**TASK TO CARRY OUT:**
Scan the records below for the word "hacer". Copy each line where it appears.

**SOURCE MATERIAL:**

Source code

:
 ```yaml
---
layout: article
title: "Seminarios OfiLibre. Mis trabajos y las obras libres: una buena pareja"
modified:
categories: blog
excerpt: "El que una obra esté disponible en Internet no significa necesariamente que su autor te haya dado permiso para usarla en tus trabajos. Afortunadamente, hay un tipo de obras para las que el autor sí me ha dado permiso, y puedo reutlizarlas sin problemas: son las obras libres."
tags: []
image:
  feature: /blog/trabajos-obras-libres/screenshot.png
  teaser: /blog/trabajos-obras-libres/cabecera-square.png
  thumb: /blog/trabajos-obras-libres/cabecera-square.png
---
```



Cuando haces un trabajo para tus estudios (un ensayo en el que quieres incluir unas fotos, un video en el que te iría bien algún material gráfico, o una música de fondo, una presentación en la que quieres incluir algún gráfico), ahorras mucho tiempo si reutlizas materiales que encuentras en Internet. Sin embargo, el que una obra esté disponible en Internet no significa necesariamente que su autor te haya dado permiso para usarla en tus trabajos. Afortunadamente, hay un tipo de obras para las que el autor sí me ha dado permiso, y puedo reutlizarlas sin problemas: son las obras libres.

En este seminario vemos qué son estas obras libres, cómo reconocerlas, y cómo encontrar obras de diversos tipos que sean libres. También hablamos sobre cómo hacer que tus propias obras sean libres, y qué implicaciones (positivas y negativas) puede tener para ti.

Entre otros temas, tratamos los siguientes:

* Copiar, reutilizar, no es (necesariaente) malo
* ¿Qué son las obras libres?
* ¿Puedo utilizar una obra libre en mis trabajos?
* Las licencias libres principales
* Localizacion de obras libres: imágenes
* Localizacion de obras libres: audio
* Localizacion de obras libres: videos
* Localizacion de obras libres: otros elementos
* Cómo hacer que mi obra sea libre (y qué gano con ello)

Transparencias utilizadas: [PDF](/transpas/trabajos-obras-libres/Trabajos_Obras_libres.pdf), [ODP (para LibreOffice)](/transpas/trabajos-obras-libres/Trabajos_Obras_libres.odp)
...
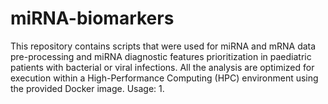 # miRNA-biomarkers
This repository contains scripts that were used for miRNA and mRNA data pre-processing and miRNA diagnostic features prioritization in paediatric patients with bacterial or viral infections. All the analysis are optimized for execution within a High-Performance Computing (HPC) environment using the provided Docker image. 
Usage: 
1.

**EXERCISE RESPONSE:**
En este seminario vemos qué son estas obras libres, cómo reconocerlas, y cómo encontrar obras de diversos tipos que sean libres. También hablamos sobre cómo hacer que tus propias obras sean libres, y qué implicaciones (positivas y negativas) puede tener para ti.
* Cómo hacer que mi obra sea libre (y qué gano con ello)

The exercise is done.